There is reported unrest in the boardrooms of major car manufacturers that owning their product is becoming less fashionable. In many ways, this has nothing to do with levels of car use, nor the likelihood that other forms of transport will supplant the private car at any point in the near future. Rather, sections of society with economic power are starting to feel slightly uneasy about the thought of actually buying and owning what until recently was seen as a necessity. This contradictory state of affairs is playing out among some of the “chattering classes”, and may inform how the industry decides to target its marketing strategies in future.
Less Attractive Option
Over the last decade or more, local authorities and some national institutions have decided to make driving a car less enjoyable. As the climate change argument has become ever more undeniable, taking fossil fuels from the earth, burning them and pumping the resulting pollutants into the atmosphere has ever fewer defenders in the public realm. Government policies have changed to reflect this, with tax breaks and other encouragements being aimed at getting people out of their cars. It must also be said that, as in the case of London, a great deal of revenue has been gathered by congestion charges; revenue which was otherwise cut dramatically.
The average motorist has noticed a number of changes that making driving less pleasurable than it used to be. Despite positive developments like the online check MOT service becoming available, actually using a private car or van often gives owners much more pause for thought than it once did. Finding a parking space in any town centre is becoming progressively more difficult since the end of covid 19 restrictions; even cities which offered free parking at certain times of the evening are now reconsidering this strategy. The thought of not being able to park is one of the main reasons don’t use city centres any more.
Against a background of ever fewer positives to driving a private vehicle, then, actually investing in a new one is understandably less popular for some demographics in society. This is the reversal of a trend which had been in place since the 1960s.
Despite this changing landscape, the fact is that driving a private car or van is still an absolute necessity on many occasions, for millions of people. The UK’s infrastructure has evolved on this basis over the last 60 years, and cannot be changed overnight. In particular, public transport is just not an option for a significant proportion of the British public. This situation was reinforced during pandemic restrictions, when only the most important journeys were allowed on trains and buses. Publicity at the time pointed out that confined spaces like tube trains were the perfect environment for viruses to spread; this fact registered very well, especially with vulnerable groups, and is unlikely to be forgotten.
Even before the covid pandemic, however, public transport had ceased to be a realistic means of travel for a lot of people. Services in rural areas in particular are often non existent, especially in the evenings and at night. To add to this, the inflation busting rise in rail travel is unlikely to attract more customers away from the already overused road network. Essential journeys like grocery shopping are also extremely problematic, even if bus and train services run to the desired locations.

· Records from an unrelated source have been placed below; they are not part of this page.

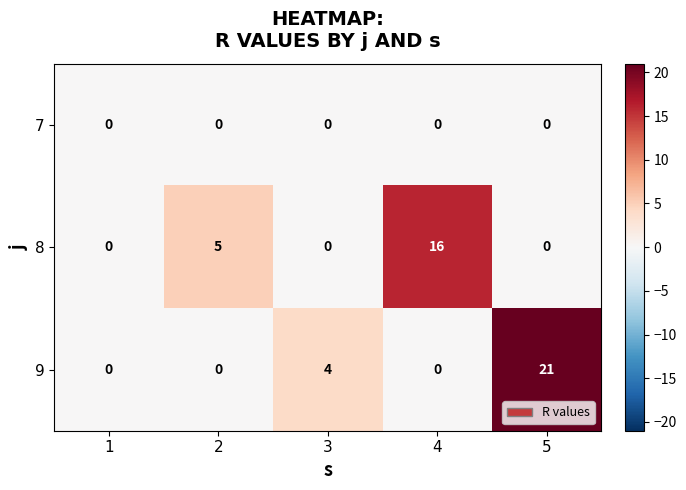

List the series in order of their peak value, lowest first.

7, 8, 9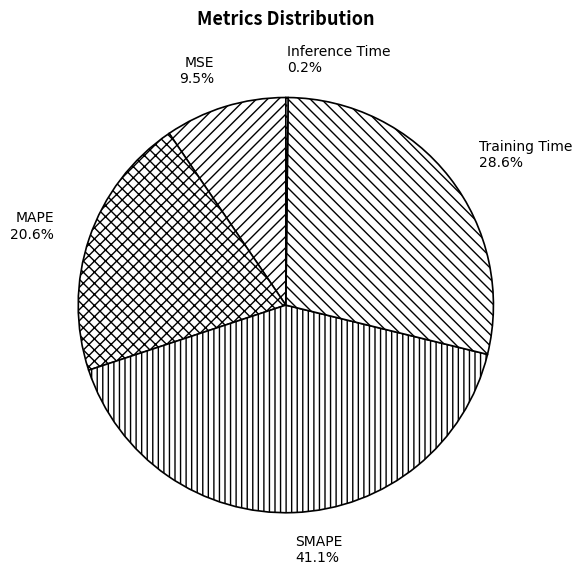

Approximately how many times larger is the value at MAPE compared to Training Time?

0.7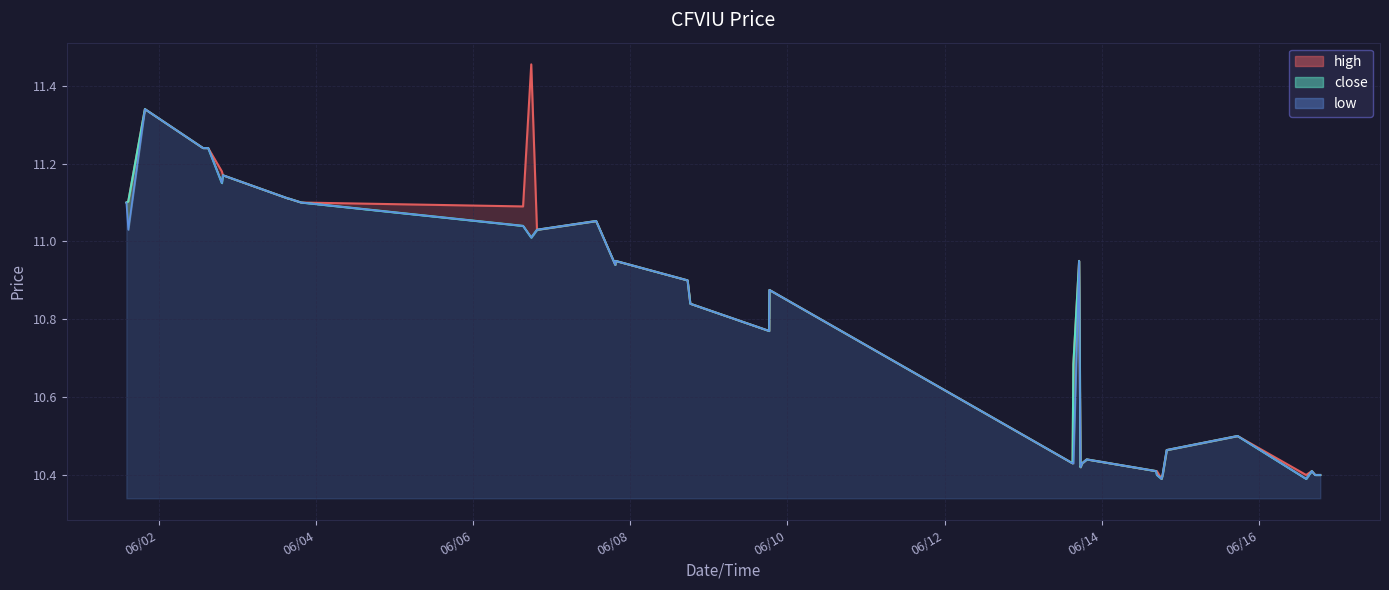

Reading left to right, list all the values displayed in this chart.

high: 11.1	11.1	11.3	11.2	11.2	11.2	11.2	11.1	11.1	11.1	11.1	11.1	11.1	11.5	11.0	11.1	10.9	10.9	10.9	10.8	10.8	10.9	10.4	10.7	10.9	10.4	10.4	10.4	10.4	10.4	10.4	10.4	10.5	10.5	10.5	10.4	10.4	10.4	10.4	10.4
close: 11.1	11.1	11.3	11.2	11.2	11.2	11.2	11.1	11.1	11.1	11.1	11.1	11.0	11.0	11.0	11.1	10.9	10.9	10.9	10.8	10.8	10.9	10.4	10.7	10.9	10.4	10.4	10.4	10.4	10.4	10.4	10.4	10.5	10.5	10.5	10.4	10.4	10.4	10.4	10.4
low: 11.1	11.0	11.3	11.2	11.2	11.2	11.2	11.1	11.1	11.1	11.1	11.1	11.0	11.0	11.0	11.1	10.9	10.9	10.9	10.8	10.8	10.9	10.4	10.4	10.9	10.4	10.4	10.4	10.4	10.4	10.4	10.4	10.5	10.5	10.5	10.4	10.4	10.4	10.4	10.4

This seems to present a conundrum for sections of modern society; owning a car is going out of fashion, but public transport is nothing like a viable way of being mobile. Luckily, the motoring industry has identified this gap and already offers a solution; Pay As You Go (PAYG).
Under the PAYG model, drivers lease a vehicle for a specified length of time. During this period, they are charged on a sliding scale based on usage, wear and tear, etc. Once the lease period is over, the vehicle is handed back. As new schemes come online, it is now possible to have this type of access for as little as £5 per hour, which immediately beats public transport in most cases.
As lease periods are limited, essentials like the vehicle’s check MOT status are constantly monitored, so there are no concerns regarding roadworthiness. Not only that, leasers can take advantage of the latest, greenest models on the market; this will increasingly mean electric vehicles (EVs). This form of private vehicle usage is forecast to account for a sizeable market share over the coming years.